The CryptoKitties-mania faded by 2019 together with the crypto market.
CryptoKitties
What is ERC-721 or non-fungible tokens
Along with the first massive interest in NFTs came a need to standardise the approach to NFTs and define what non-fungible tokens are. That’s how ERC-721 came to be in 2018.
ERC stands for “Ethereum Request for Comment” and various proposals on Ethereum (EIP = Ethereum Improvement Proposals) are numerated by consecutive numbers in chronology. The most known standard is ERC-20 for standard fungible tokens.

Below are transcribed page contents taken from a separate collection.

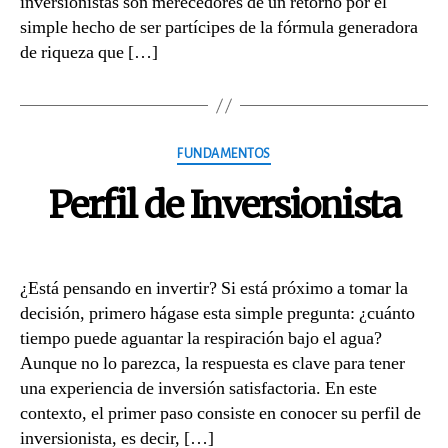
inversionistas son merecedores de un retorno por el
simple hecho de ser partícipes de la fórmula generadora
de riqueza que […]
Categories
FUNDAMENTOS
Perfil de Inversionista
¿Está pensando en invertir? Si está próximo a tomar la
decisión, primero hágase esta simple pregunta: ¿cuánto
tiempo puede aguantar la respiración bajo el agua?
Aunque no lo parezca, la respuesta es clave para tener
una experiencia de inversión satisfactoria. En este
contexto, el primer paso consiste en conocer su perfil de
inversionista, es decir, […]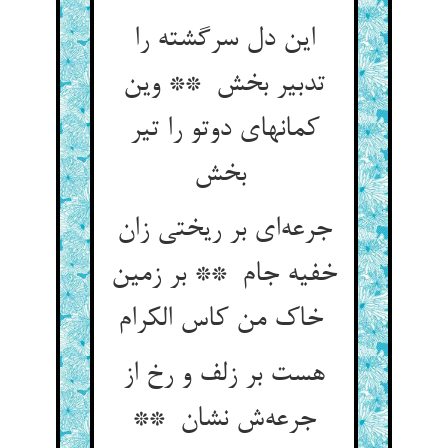
این دل سرگشته را
تدبیر بخش ** وین
کمانهای دوتو را تیر
بخش
جرعه‌ای بر ریختی زان
خفیه جام ** بر زمین
خاک من کاس الکرام
هست بر زلف و رخ از
جرعه‌ش نشان **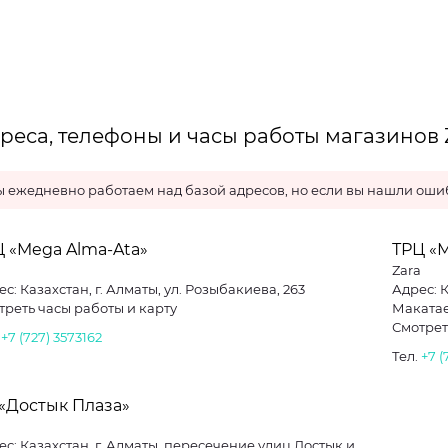
реса, телефоны и часы работы магазинов 
 ежедневно работаем над базой адресов, но если вы нашли ошиб
 «Mega Alma-Ata»
ТРЦ «
a
Zara
с: Казахстан, г. Алматы, ул. Розыбакиева, 263
Адрес: К
треть часы работы и карту
Маката
Смотрет
.
+7 (727) 3573162
Тел.
+7 (
«Достык Плаза»
a
ес: Казахстан, г. Алматы, пересечение улиц Достык и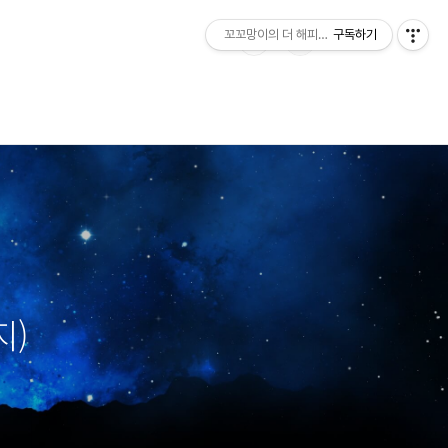
꼬꼬망이의 더 해피한 하루
구독하기
지)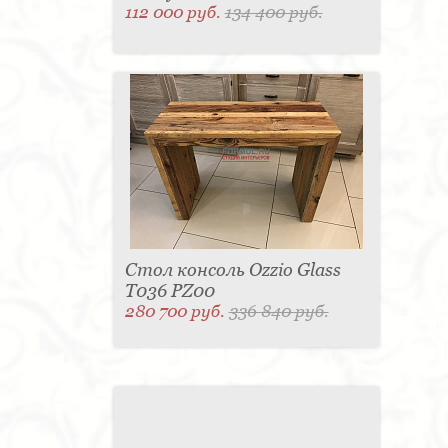
112 000 руб.
134 400 руб.
Стол консоль Ozzio Glass
T036 PZ00
280 700 руб.
336 840 руб.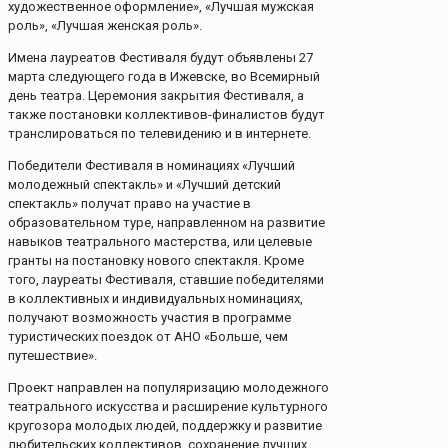
художественное оформление», «Лучшая мужская
роль», «Лучшая женская роль».
Имена лауреатов Фестиваля будут объявлены 27
марта следующего года в Ижевске, во Всемирный
день театра. Церемония закрытия Фестиваля, а
также постановки коллективов-финалистов будут
транслироваться по телевидению и в интернете.
Победители Фестиваля в номинациях «Лучший
молодежный спектакль» и «Лучший детский
спектакль» получат право на участие в
образовательном туре, направленном на развитие
навыков театрального мастерства, или целевые
гранты на постановку нового спектакля. Кроме
того, лауреаты Фестиваля, ставшие победителями
в коллективных и индивидуальных номинациях,
получают возможность участия в программе
туристических поездок от АНО «Больше, чем
путешествие».
Проект направлен на популяризацию молодежного
театрального искусства и расширение культурного
кругозора молодых людей, поддержку и развитие
любительских коллективов, сохранение лучших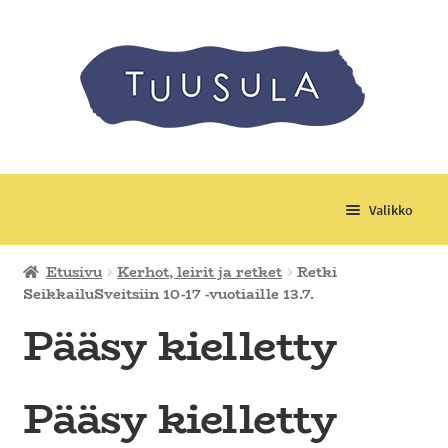
Valikko
Laajenn
Tuotteet
Etusivu
Kerhot, leirit ja retket
Retki
alemma
SeikkailuSveitsiin 10-17 -vuotiaille 13.7.
tason
Laajenn
Tapahtumat
Pääsy kielletty
valikko
alemma
tason
Laajenn
Kerhot, leirit ja retket
valikko
alemma
Pääsy kielletty
tason
Materiaalimaksut
valikko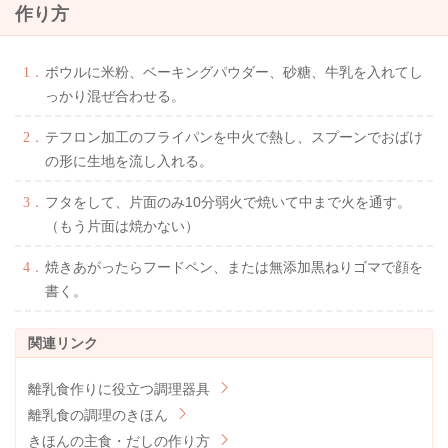
作り方
ボウルに米粉、ベーキングパウダー、砂糖、牛乳を入れてし
っかり混ぜ合わせる。
テフロン加工のフライパンを中火で熱し、スプーンでおばけ
の形に生地を流し入れる。
フタをして、片面のみ10分弱火で焼いて中まで火を通す。
（もう片面は焼かない）
焼きあがったらフードペン、または無添加黒ねりゴマで顔を
書く。
離乳食作りに役立つ調理器具
離乳食の調理のきほん
きほんの主食・だしの作り方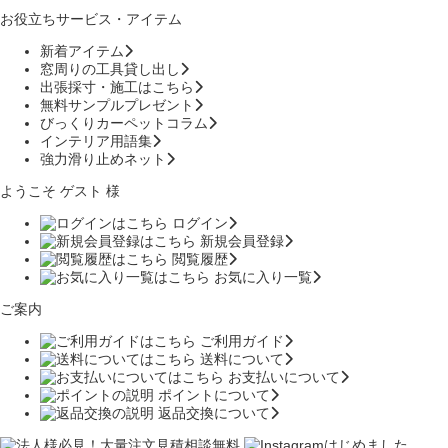
お役立ちサービス・アイテム
新着アイテム
窓周りの工具貸し出し
出張採寸・施工はこちら
無料サンプルプレゼント
びっくりカーペットコラム
インテリア用語集
強力滑り止めネット
ようこそ ゲスト 様
ログイン
新規会員登録
閲覧履歴
お気に入り一覧
ご案内
ご利用ガイド
送料について
お支払いについて
ポイントについて
返品交換について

ERC-721 came as a standard for non-fungible tokens and it was introduced in 2018 after Cryptopunks and CryptoKitties success. Later on we had also ERC-1155 format that allows for multiple copies of non-fungible tokens (semi-fungibility).
Top NFT collections on OpenSea by Volume on 22nd March 2022
Why NFTs boomed in 2021?
So if the technology was already there in 2018, why did we have to wait until 2021 to witness the mass adoption and the boom?
The main reason is simple: after the ICO boom in 2017, the bear market came to the crypto market in the full force in 2018. Many people decided they don’t want to have anything to do with crypto anymore.
NFTs being built on Ethereum not only required that you pay in ETH for them, but also required a bit of technical expertise with setting up a wallet and making sure you can claim/buy them.
NFTs started picking up steam due to a continual effort of the crypto community in 2018–2020, new artists coming — especially digital artists who found NFTs the perfect place to sell their art, new projects being created, and finally the crypto rising again in the mainstream.
Finally, the tipping point for the boom was the sale of Beeple’s Everydays for $69 millions which made mainstream aware of NFTs. That is history now.